**Source records:**
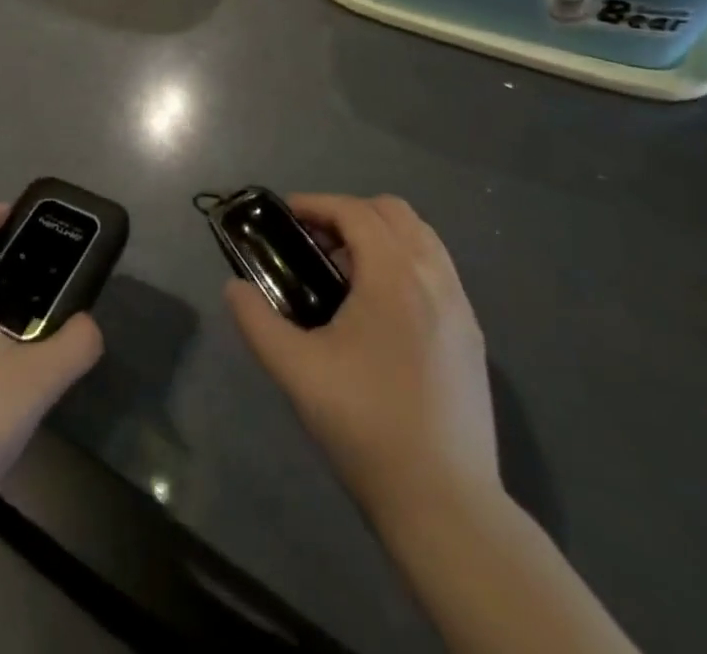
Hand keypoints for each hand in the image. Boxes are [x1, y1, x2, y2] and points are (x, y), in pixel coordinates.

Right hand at [226, 194, 499, 534]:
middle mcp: (434, 278)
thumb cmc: (365, 425)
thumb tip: (234, 288)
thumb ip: (256, 320)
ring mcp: (461, 307)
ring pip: (422, 238)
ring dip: (381, 235)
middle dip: (350, 213)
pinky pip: (438, 270)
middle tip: (315, 243)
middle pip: (393, 212)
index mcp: (394, 276)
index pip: (355, 212)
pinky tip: (381, 308)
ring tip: (346, 272)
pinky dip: (406, 262)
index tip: (286, 216)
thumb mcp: (295, 370)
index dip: (317, 204)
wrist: (445, 503)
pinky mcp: (472, 336)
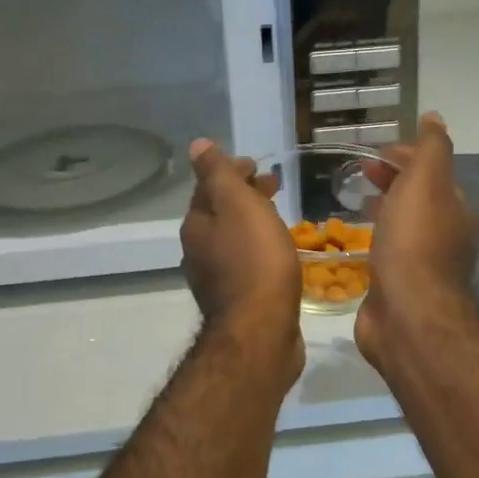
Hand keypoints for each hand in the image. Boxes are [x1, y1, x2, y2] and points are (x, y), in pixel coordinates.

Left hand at [181, 140, 303, 368]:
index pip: (209, 186)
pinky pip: (246, 264)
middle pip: (220, 213)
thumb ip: (218, 174)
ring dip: (253, 222)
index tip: (258, 165)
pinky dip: (259, 248)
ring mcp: (216, 279)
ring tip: (281, 217)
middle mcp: (199, 251)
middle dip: (244, 195)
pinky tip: (278, 255)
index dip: (232, 170)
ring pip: (233, 239)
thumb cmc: (254, 261)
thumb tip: (197, 146)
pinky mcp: (237, 301)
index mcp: (196, 226)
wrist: (261, 331)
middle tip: (274, 186)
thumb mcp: (237, 206)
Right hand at [355, 113, 478, 369]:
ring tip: (352, 202)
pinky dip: (373, 240)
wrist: (408, 312)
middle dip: (392, 181)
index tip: (375, 153)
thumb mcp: (427, 181)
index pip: (433, 172)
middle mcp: (446, 237)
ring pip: (402, 227)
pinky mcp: (400, 289)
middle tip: (360, 173)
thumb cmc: (415, 240)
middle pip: (418, 199)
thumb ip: (432, 148)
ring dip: (382, 210)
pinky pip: (387, 254)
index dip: (406, 157)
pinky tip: (353, 242)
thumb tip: (434, 118)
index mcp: (456, 210)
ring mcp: (423, 266)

**Brief:** Reproduce all entries exactly. Pictures do not belong in the copy.

**Answer box:**
Hand keypoints for each hand in the image. Boxes are [x1, y1, x2, y2] and points are (x, y), in pixel coordinates.

Right hand at [226, 194, 499, 534]:
middle mcp: (434, 278)
thumb cmc: (365, 425)
thumb tip: (234, 288)
thumb ip: (256, 320)
ring mcp: (461, 307)
ring pip: (422, 238)
ring dip: (381, 235)
middle dip: (350, 213)
pinky pip: (438, 270)
middle tip: (315, 243)
middle pip: (393, 212)
index mcp: (394, 276)
index pip: (355, 212)
pinky tip: (381, 308)
ring tip: (346, 272)
pinky dip: (406, 262)
index tip: (286, 216)
thumb mcp: (295, 370)
index dip: (317, 204)
wrist: (445, 503)
pinky mcp: (472, 336)
Hand keypoints for each hand in the image. Boxes are [x1, y1, x2, y2] and points are (x, y), in pixel coordinates.

Left hand at [181, 140, 303, 368]:
index pip: (209, 186)
pinky pip: (246, 264)
middle pip: (220, 213)
thumb ip: (218, 174)
ring dip: (253, 222)
index tip: (258, 165)
pinky dip: (259, 248)
ring mcp: (216, 279)
ring tip: (281, 217)
middle mcp: (199, 251)
middle dip: (244, 195)
pinky tip: (278, 255)
index dip: (232, 170)
ring pip: (233, 239)
thumb cmc: (254, 261)
thumb tip: (197, 146)
pinky mcp: (237, 301)
index mcp: (196, 226)
wrist: (261, 331)
middle tip: (274, 186)
thumb mcp: (237, 206)
Right hand at [355, 113, 478, 369]:
ring tip: (352, 202)
pinky dip: (373, 240)
wrist: (408, 312)
middle dip: (392, 181)
index tip: (375, 153)
thumb mcp: (427, 181)
index pip: (433, 172)
middle mcp: (446, 237)
ring pip: (402, 227)
pinky mcp: (400, 289)
middle tip: (360, 173)
thumb cmc: (415, 240)
middle pip: (418, 199)
thumb ip: (432, 148)
ring dip: (382, 210)
pinky pip: (387, 254)
index dip: (406, 157)
pinky tip: (353, 242)
thumb tip: (434, 118)
index mcp: (456, 210)
ring mcp: (423, 266)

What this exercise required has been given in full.